╭──

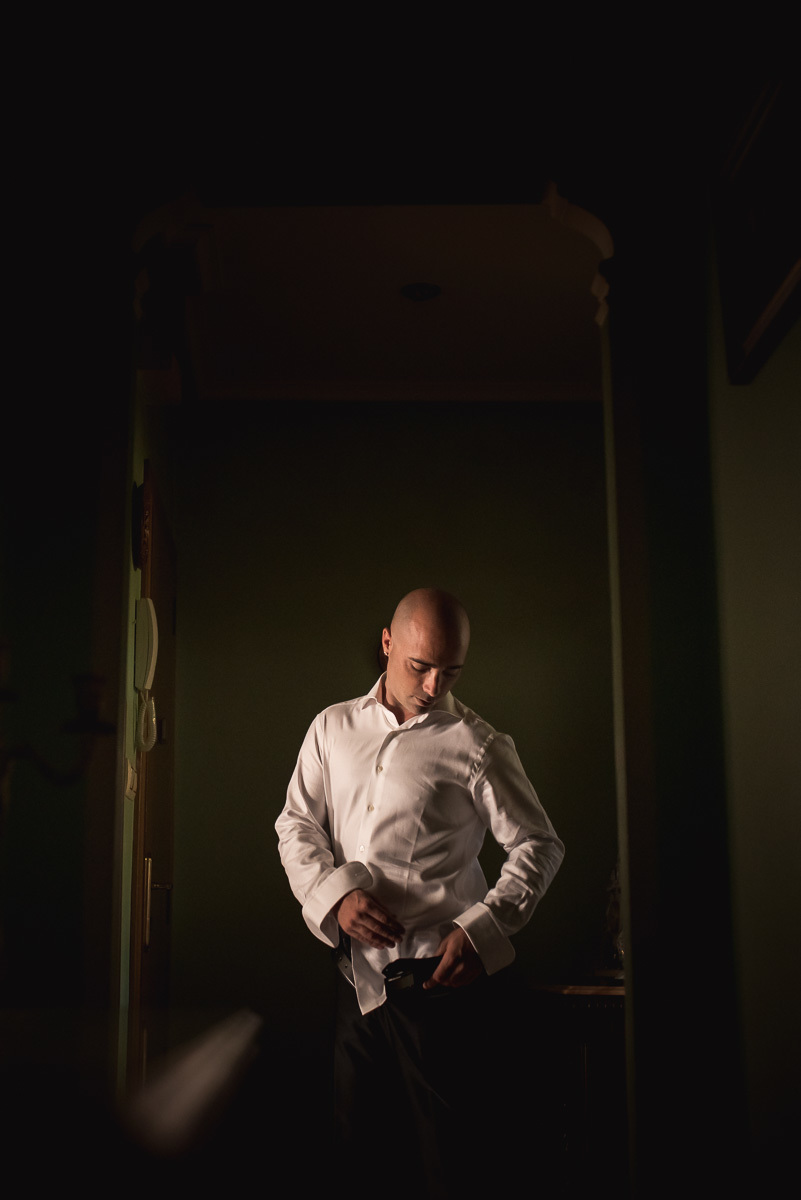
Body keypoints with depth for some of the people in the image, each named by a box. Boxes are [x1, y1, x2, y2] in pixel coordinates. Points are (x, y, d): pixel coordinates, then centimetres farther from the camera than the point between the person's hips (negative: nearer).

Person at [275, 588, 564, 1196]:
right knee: (361, 1144, 16)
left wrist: (482, 929, -15)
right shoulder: (334, 727, 8)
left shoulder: (479, 747, -4)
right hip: (359, 972, 5)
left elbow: (540, 847, -3)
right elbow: (296, 825, 10)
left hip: (439, 979, -4)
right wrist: (336, 893, -9)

╰──

**Work order**
Rewrite the listing, swapping "keypoints" for "landmarks" and changing nothing else. Leave out the picture.

**Solved exercise**
Body landmarks with depth for some of the people in the image, each named by a box. Boxes are [x1, y1, x2, y2] in pixel coordinates. Points are (x, y, d): pixel coordinates, then centimetres farther from the camera than the point between the person's hips (negative: nearer).

Person at [275, 588, 564, 1196]:
right knee: (361, 1144, 16)
left wrist: (482, 929, -15)
right shoulder: (334, 727, 8)
left shoulder: (479, 747, -4)
right hip: (359, 972, 5)
left elbow: (540, 847, -3)
right elbow: (296, 825, 10)
left hip: (439, 979, -4)
right wrist: (336, 893, -9)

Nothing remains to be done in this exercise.